INPUT RECORDS »
----------------------------------------

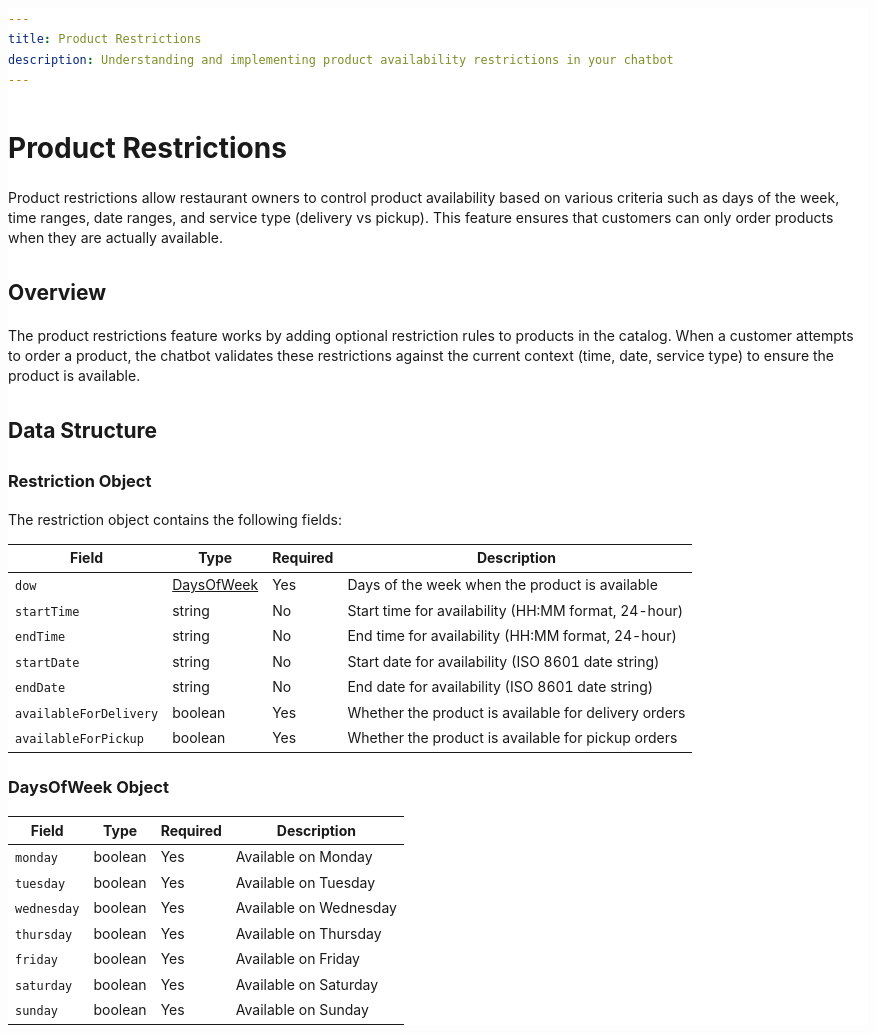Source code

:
```yaml
---
title: Product Restrictions
description: Understanding and implementing product availability restrictions in your chatbot
---
```


# Product Restrictions

Product restrictions allow restaurant owners to control product availability based on various criteria such as days of the week, time ranges, date ranges, and service type (delivery vs pickup). This feature ensures that customers can only order products when they are actually available.

## Overview

The product restrictions feature works by adding optional restriction rules to products in the catalog. When a customer attempts to order a product, the chatbot validates these restrictions against the current context (time, date, service type) to ensure the product is available.

## Data Structure

### Restriction Object

The restriction object contains the following fields:

| Field                  | Type                      | Required | Description                                          |
| ---------------------- | ------------------------- | -------- | ---------------------------------------------------- |
| `dow`                  | [DaysOfWeek](#daysofweek) | Yes      | Days of the week when the product is available       |
| `startTime`            | string                    | No       | Start time for availability (HH:MM format, 24-hour)  |
| `endTime`              | string                    | No       | End time for availability (HH:MM format, 24-hour)    |
| `startDate`            | string                    | No       | Start date for availability (ISO 8601 date string)   |
| `endDate`              | string                    | No       | End date for availability (ISO 8601 date string)     |
| `availableForDelivery` | boolean                   | Yes      | Whether the product is available for delivery orders |
| `availableForPickup`   | boolean                   | Yes      | Whether the product is available for pickup orders   |

### DaysOfWeek Object

| Field       | Type    | Required | Description            |
| ----------- | ------- | -------- | ---------------------- |
| `monday`    | boolean | Yes      | Available on Monday    |
| `tuesday`   | boolean | Yes      | Available on Tuesday   |
| `wednesday` | boolean | Yes      | Available on Wednesday |
| `thursday`  | boolean | Yes      | Available on Thursday  |
| `friday`    | boolean | Yes      | Available on Friday    |
| `saturday`  | boolean | Yes      | Available on Saturday  |
| `sunday`    | boolean | Yes      | Available on Sunday    |
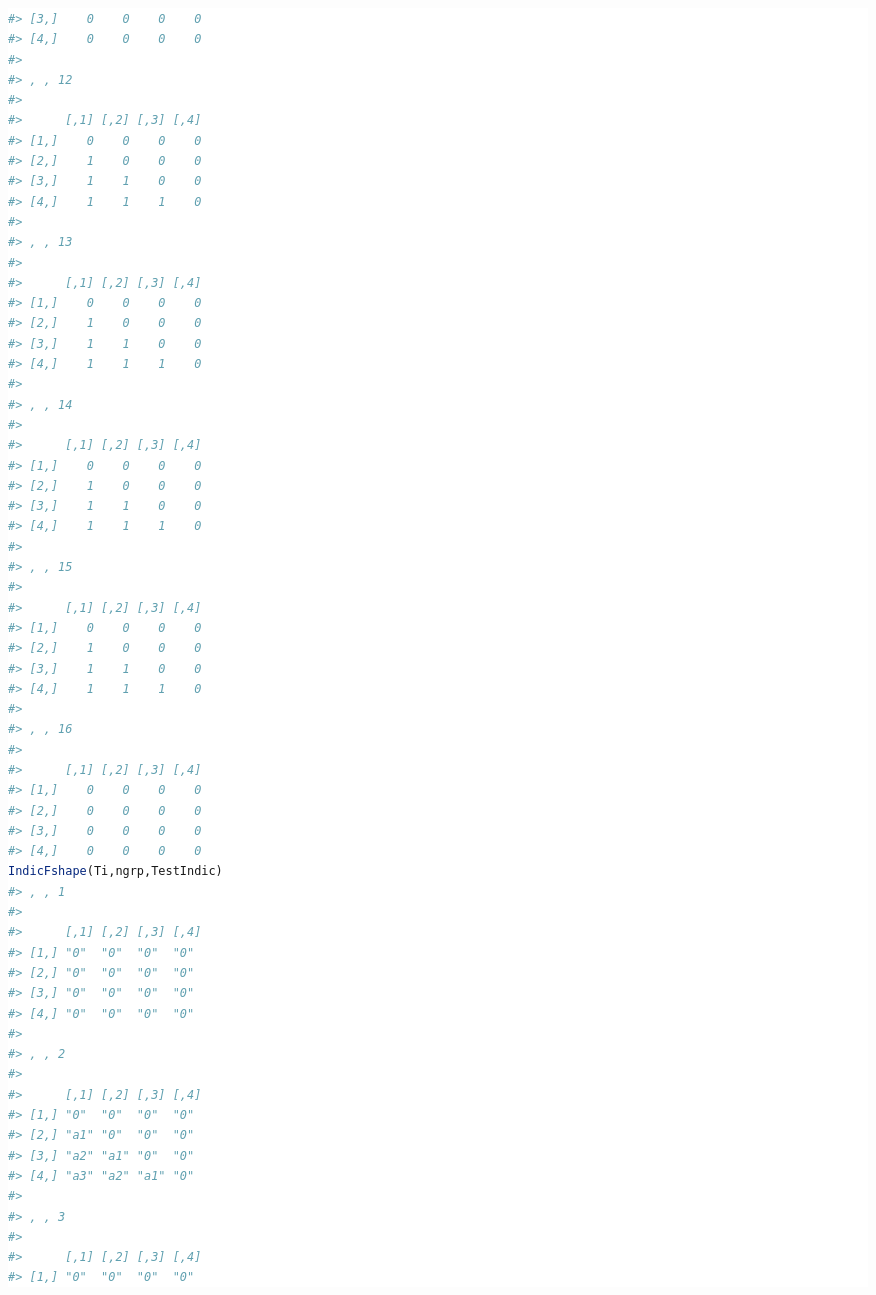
 ```r
#> [3,]    0    0    0    0
#> [4,]    0    0    0    0
#> 
#> , , 12
#> 
#>      [,1] [,2] [,3] [,4]
#> [1,]    0    0    0    0
#> [2,]    1    0    0    0
#> [3,]    1    1    0    0
#> [4,]    1    1    1    0
#> 
#> , , 13
#> 
#>      [,1] [,2] [,3] [,4]
#> [1,]    0    0    0    0
#> [2,]    1    0    0    0
#> [3,]    1    1    0    0
#> [4,]    1    1    1    0
#> 
#> , , 14
#> 
#>      [,1] [,2] [,3] [,4]
#> [1,]    0    0    0    0
#> [2,]    1    0    0    0
#> [3,]    1    1    0    0
#> [4,]    1    1    1    0
#> 
#> , , 15
#> 
#>      [,1] [,2] [,3] [,4]
#> [1,]    0    0    0    0
#> [2,]    1    0    0    0
#> [3,]    1    1    0    0
#> [4,]    1    1    1    0
#> 
#> , , 16
#> 
#>      [,1] [,2] [,3] [,4]
#> [1,]    0    0    0    0
#> [2,]    0    0    0    0
#> [3,]    0    0    0    0
#> [4,]    0    0    0    0
IndicFshape(Ti,ngrp,TestIndic)
#> , , 1
#> 
#>      [,1] [,2] [,3] [,4]
#> [1,] "0"  "0"  "0"  "0" 
#> [2,] "0"  "0"  "0"  "0" 
#> [3,] "0"  "0"  "0"  "0" 
#> [4,] "0"  "0"  "0"  "0" 
#> 
#> , , 2
#> 
#>      [,1] [,2] [,3] [,4]
#> [1,] "0"  "0"  "0"  "0" 
#> [2,] "a1" "0"  "0"  "0" 
#> [3,] "a2" "a1" "0"  "0" 
#> [4,] "a3" "a2" "a1" "0" 
#> 
#> , , 3
#> 
#>      [,1] [,2] [,3] [,4]
#> [1,] "0"  "0"  "0"  "0" 
```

----------------------------------------

WHAT YOU ARE ASKED TO DO » Write out each line of the data exactly; the images should be left out.

EXERCISE RESULT »
Source code

:
```yaml
---
title: Product Restrictions
description: Understanding and implementing product availability restrictions in your chatbot
---
```


# Product Restrictions

Product restrictions allow restaurant owners to control product availability based on various criteria such as days of the week, time ranges, date ranges, and service type (delivery vs pickup). This feature ensures that customers can only order products when they are actually available.

## Overview

The product restrictions feature works by adding optional restriction rules to products in the catalog. When a customer attempts to order a product, the chatbot validates these restrictions against the current context (time, date, service type) to ensure the product is available.

## Data Structure

### Restriction Object

The restriction object contains the following fields:

| Field                  | Type                      | Required | Description                                          |
| ---------------------- | ------------------------- | -------- | ---------------------------------------------------- |
| `dow`                  | [DaysOfWeek](#daysofweek) | Yes      | Days of the week when the product is available       |
| `startTime`            | string                    | No       | Start time for availability (HH:MM format, 24-hour)  |
| `endTime`              | string                    | No       | End time for availability (HH:MM format, 24-hour)    |
| `startDate`            | string                    | No       | Start date for availability (ISO 8601 date string)   |
| `endDate`              | string                    | No       | End date for availability (ISO 8601 date string)     |
| `availableForDelivery` | boolean                   | Yes      | Whether the product is available for delivery orders |
| `availableForPickup`   | boolean                   | Yes      | Whether the product is available for pickup orders   |

### DaysOfWeek Object

| Field       | Type    | Required | Description            |
| ----------- | ------- | -------- | ---------------------- |
| `monday`    | boolean | Yes      | Available on Monday    |
| `tuesday`   | boolean | Yes      | Available on Tuesday   |
| `wednesday` | boolean | Yes      | Available on Wednesday |
| `thursday`  | boolean | Yes      | Available on Thursday  |
| `friday`    | boolean | Yes      | Available on Friday    |
| `saturday`  | boolean | Yes      | Available on Saturday  |
| `sunday`    | boolean | Yes      | Available on Sunday    |
 ```r
#> [3,]    0    0    0    0
#> [4,]    0    0    0    0
#> 
#> , , 12
#> 
#>      [,1] [,2] [,3] [,4]
#> [1,]    0    0    0    0
#> [2,]    1    0    0    0
#> [3,]    1    1    0    0
#> [4,]    1    1    1    0
#> 
#> , , 13
#> 
#>      [,1] [,2] [,3] [,4]
#> [1,]    0    0    0    0
#> [2,]    1    0    0    0
#> [3,]    1    1    0    0
#> [4,]    1    1    1    0
#> 
#> , , 14
#> 
#>      [,1] [,2] [,3] [,4]
#> [1,]    0    0    0    0
#> [2,]    1    0    0    0
#> [3,]    1    1    0    0
#> [4,]    1    1    1    0
#> 
#> , , 15
#> 
#>      [,1] [,2] [,3] [,4]
#> [1,]    0    0    0    0
#> [2,]    1    0    0    0
#> [3,]    1    1    0    0
#> [4,]    1    1    1    0
#> 
#> , , 16
#> 
#>      [,1] [,2] [,3] [,4]
#> [1,]    0    0    0    0
#> [2,]    0    0    0    0
#> [3,]    0    0    0    0
#> [4,]    0    0    0    0
IndicFshape(Ti,ngrp,TestIndic)
#> , , 1
#> 
#>      [,1] [,2] [,3] [,4]
#> [1,] "0"  "0"  "0"  "0" 
#> [2,] "0"  "0"  "0"  "0" 
#> [3,] "0"  "0"  "0"  "0" 
#> [4,] "0"  "0"  "0"  "0" 
#> 
#> , , 2
#> 
#>      [,1] [,2] [,3] [,4]
#> [1,] "0"  "0"  "0"  "0" 
#> [2,] "a1" "0"  "0"  "0" 
#> [3,] "a2" "a1" "0"  "0" 
#> [4,] "a3" "a2" "a1" "0" 
#> 
#> , , 3
#> 
#>      [,1] [,2] [,3] [,4]
#> [1,] "0"  "0"  "0"  "0" 
```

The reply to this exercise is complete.